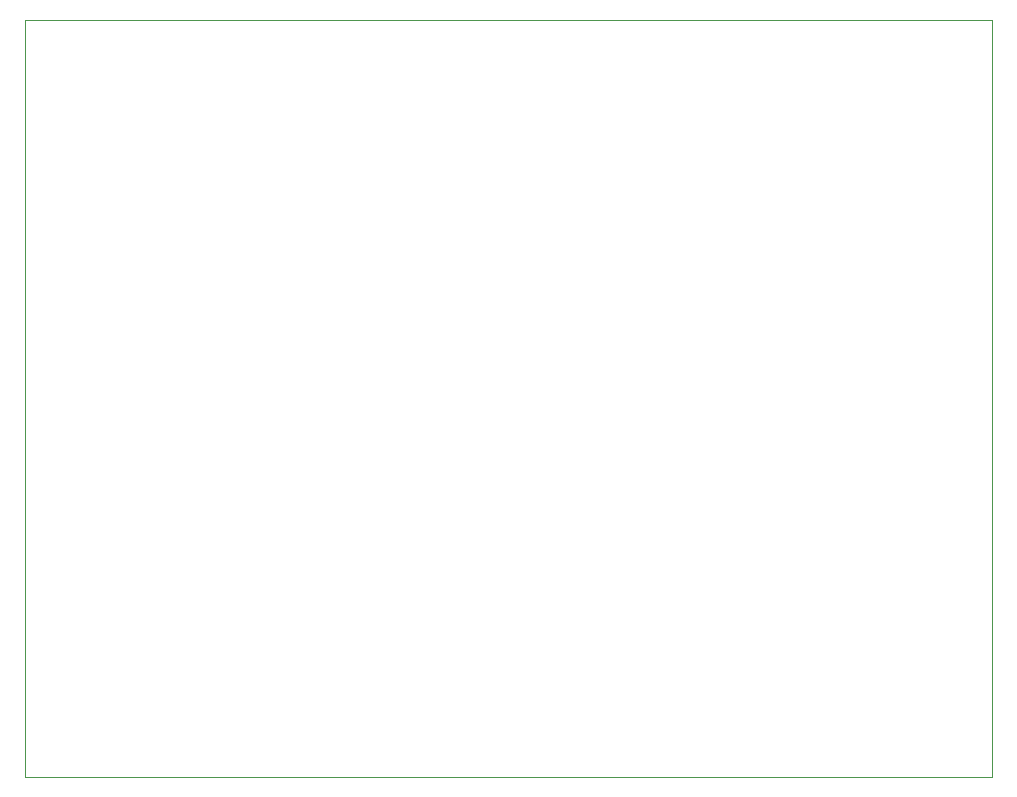
<source format=gko>
G04 #@! TF.GenerationSoftware,KiCad,Pcbnew,5.1.0-060a0da~80~ubuntu18.04.1*
G04 #@! TF.CreationDate,2019-04-21T23:40:02+03:00*
G04 #@! TF.ProjectId,Borjomi,426f726a-6f6d-4692-9e6b-696361645f70,w01*
G04 #@! TF.SameCoordinates,Original*
G04 #@! TF.FileFunction,Profile,NP*
%FSLAX46Y46*%
G04 Gerber Fmt 4.6, Leading zero omitted, Abs format (unit mm)*
G04 Created by KiCad (PCBNEW 5.1.0-060a0da~80~ubuntu18.04.1) date 2019-04-21 23:40:02*
%MOMM*%
%LPD*%
G04 APERTURE LIST*
%ADD10C,0.120000*%
G04 APERTURE END LIST*
D10*
X48895000Y-99060000D02*
X48895000Y-34925000D01*
X130810000Y-99060000D02*
X48895000Y-99060000D01*
X130810000Y-34925000D02*
X130810000Y-99060000D01*
X48895000Y-34925000D02*
X130810000Y-34925000D01*
M02*

</source>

----------

Except for the pictures, set down each line of the records exactly as it appears.

<source format=gko>
G04 #@! TF.GenerationSoftware,KiCad,Pcbnew,5.1.0-060a0da~80~ubuntu18.04.1*
G04 #@! TF.CreationDate,2019-04-21T23:40:02+03:00*
G04 #@! TF.ProjectId,Borjomi,426f726a-6f6d-4692-9e6b-696361645f70,w01*
G04 #@! TF.SameCoordinates,Original*
G04 #@! TF.FileFunction,Profile,NP*
%FSLAX46Y46*%
G04 Gerber Fmt 4.6, Leading zero omitted, Abs format (unit mm)*
G04 Created by KiCad (PCBNEW 5.1.0-060a0da~80~ubuntu18.04.1) date 2019-04-21 23:40:02*
%MOMM*%
%LPD*%
G04 APERTURE LIST*
%ADD10C,0.120000*%
G04 APERTURE END LIST*
D10*
X48895000Y-99060000D02*
X48895000Y-34925000D01*
X130810000Y-99060000D02*
X48895000Y-99060000D01*
X130810000Y-34925000D02*
X130810000Y-99060000D01*
X48895000Y-34925000D02*
X130810000Y-34925000D01*
M02*

</source>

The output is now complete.